Recently, the Alliance for the Wild Rockies issued a press release stating they are considering filing suit because the U.S. Fish and Wildlife Service had decided not to list the Cabinet-Yaak grizzly bear as endangered. While they are entitled to their opinion and can do as they please, the population numbers they used to support their case were incorrect.
It is vital to base decisions about the management of this population on credible data. That is why a large coalition of environmental groups, timber and mining companies, and county, state, tribal and federal agencies raised $1.7 million to support the Cabinet-Yaak DNA study headed by the nonpartisan U.S. Geological Survey. We note that the Alliance for the Wild Rockies was not a contributor to this effort.

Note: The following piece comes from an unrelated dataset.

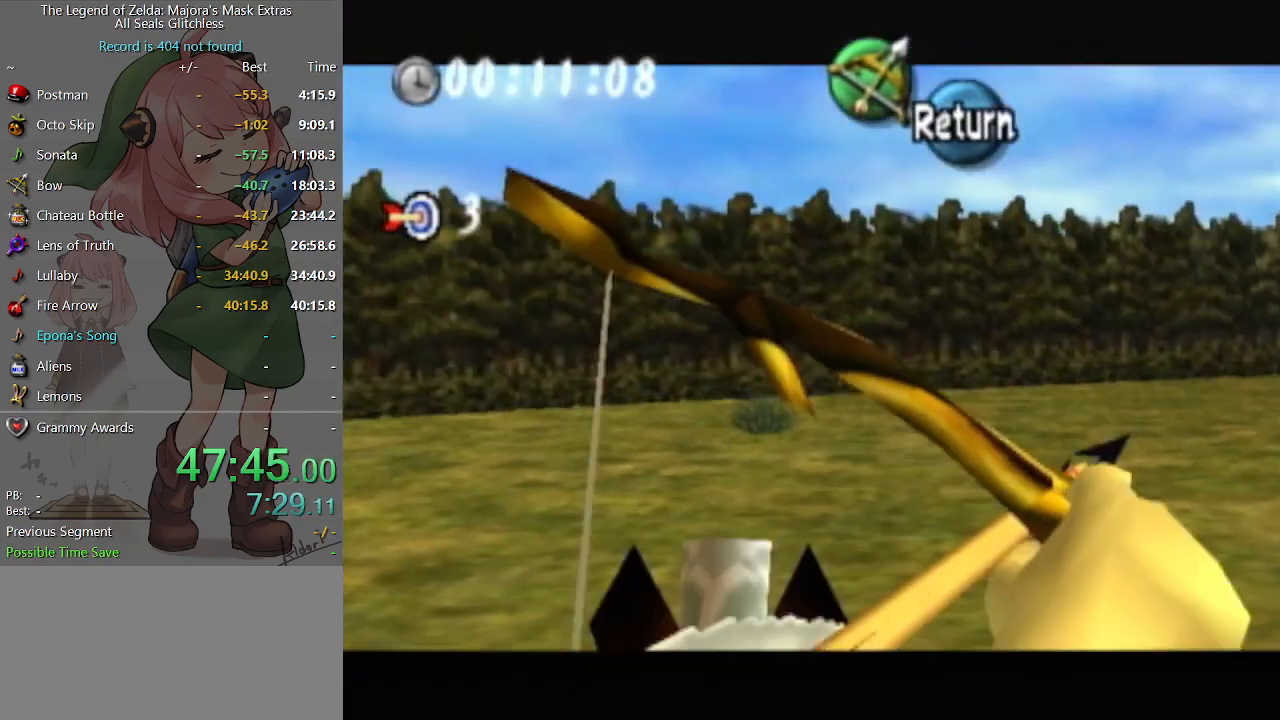
{"buttons": ["B"], "left_stick": "down-left", "right_stick": "center", "events": [[233, "left_stick", "left"], [467, "left_stick", "down-left"]]}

Because statistical estimates of grizzly bear population size are often misinterpreted and were used incorrectly in the AWR press release, in the following we provide a summary of the results of the study prepared by USGS scientist Kate Kendall, the project’s principal investigator:
“The 2012 DNA-based study of grizzly bear abundance in the Cabinet-Yaak Ecosystem (CYE) detected 42 different individuals and used mark-recapture methods to estimate the number of bears not sampled. Total estimated average population size (the average number of bears present at any one time) was 44.2 with a 95 percent confidence interval of 42-65. This means that the real population size is most likely to be 44 bears. The confidence interval indicates that there is a 95 percent chance that the true estimate falls between 42 arid 65 bears. Because 42 different individuals were verified during sampling, we know the population cannot be lower than 42. Calculation of average population size adjusts total population estimates downward in proportion to the amount of time part-time bears are present on the study area. The study also estimated the size of the super population, the number of full- and part-time residents in the CYE, at 48.0 bears with a 95 percent Cl of 44-62. The preceding estimates were made using traditional mark-recapture models. Estimates made using spatially explicit capture-recapture models (a method developed more recently) are 43 bears present on average at any one time and 50 full- and part-time bears present.”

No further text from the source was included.